Exercise materials START

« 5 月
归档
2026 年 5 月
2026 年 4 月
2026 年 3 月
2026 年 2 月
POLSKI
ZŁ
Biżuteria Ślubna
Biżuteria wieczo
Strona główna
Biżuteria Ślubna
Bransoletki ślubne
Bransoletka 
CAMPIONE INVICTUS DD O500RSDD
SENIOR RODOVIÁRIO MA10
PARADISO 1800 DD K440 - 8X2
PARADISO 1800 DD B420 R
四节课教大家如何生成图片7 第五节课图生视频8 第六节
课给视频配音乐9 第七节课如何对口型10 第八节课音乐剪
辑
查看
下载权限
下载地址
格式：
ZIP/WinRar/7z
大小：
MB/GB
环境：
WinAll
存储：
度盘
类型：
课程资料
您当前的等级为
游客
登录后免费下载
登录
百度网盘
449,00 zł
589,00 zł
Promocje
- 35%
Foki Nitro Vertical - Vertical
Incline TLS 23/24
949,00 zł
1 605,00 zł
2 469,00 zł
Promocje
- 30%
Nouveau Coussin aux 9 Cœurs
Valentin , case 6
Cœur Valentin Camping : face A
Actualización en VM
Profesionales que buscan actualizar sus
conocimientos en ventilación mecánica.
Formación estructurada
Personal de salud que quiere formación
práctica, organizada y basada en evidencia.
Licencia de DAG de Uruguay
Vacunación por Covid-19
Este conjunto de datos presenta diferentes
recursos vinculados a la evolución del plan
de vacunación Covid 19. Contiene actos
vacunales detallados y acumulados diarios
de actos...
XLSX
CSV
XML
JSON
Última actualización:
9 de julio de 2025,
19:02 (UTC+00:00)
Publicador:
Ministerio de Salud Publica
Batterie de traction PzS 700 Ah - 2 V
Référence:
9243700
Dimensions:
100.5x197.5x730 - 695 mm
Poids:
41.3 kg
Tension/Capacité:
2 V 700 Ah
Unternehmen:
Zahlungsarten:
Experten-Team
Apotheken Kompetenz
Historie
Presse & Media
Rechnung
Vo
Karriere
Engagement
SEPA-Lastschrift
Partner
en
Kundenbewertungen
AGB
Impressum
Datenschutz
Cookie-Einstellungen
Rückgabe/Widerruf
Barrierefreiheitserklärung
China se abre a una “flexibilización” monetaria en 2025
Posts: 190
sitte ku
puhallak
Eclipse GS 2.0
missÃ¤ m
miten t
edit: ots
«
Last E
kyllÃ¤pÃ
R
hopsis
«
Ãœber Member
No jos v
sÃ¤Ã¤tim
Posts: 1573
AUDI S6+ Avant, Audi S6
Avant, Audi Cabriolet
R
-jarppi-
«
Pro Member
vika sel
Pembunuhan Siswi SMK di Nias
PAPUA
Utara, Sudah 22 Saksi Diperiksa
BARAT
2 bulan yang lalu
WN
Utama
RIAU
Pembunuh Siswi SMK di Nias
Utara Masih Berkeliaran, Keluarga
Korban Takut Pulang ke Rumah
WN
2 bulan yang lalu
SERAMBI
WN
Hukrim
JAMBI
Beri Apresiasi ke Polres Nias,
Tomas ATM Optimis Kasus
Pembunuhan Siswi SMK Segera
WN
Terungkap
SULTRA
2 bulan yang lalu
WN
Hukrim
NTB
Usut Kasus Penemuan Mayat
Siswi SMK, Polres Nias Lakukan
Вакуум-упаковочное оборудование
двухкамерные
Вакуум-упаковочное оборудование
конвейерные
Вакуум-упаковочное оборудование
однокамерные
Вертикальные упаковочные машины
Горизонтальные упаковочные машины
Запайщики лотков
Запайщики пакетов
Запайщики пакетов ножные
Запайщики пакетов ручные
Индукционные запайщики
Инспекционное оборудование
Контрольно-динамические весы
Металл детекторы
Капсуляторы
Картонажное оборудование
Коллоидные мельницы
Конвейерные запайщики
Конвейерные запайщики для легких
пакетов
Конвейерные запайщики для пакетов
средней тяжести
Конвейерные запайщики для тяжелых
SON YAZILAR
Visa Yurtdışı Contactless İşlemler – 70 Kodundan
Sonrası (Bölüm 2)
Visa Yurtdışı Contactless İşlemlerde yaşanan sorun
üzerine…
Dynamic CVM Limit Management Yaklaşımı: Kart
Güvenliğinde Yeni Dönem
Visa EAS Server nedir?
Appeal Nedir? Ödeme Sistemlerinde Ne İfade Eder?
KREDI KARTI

Exercise materials END

▶ [Exercise prompt] How many lines of the data above contain the string "Nias"? Reply with the number alone.

▶ [Answer to the problem] 4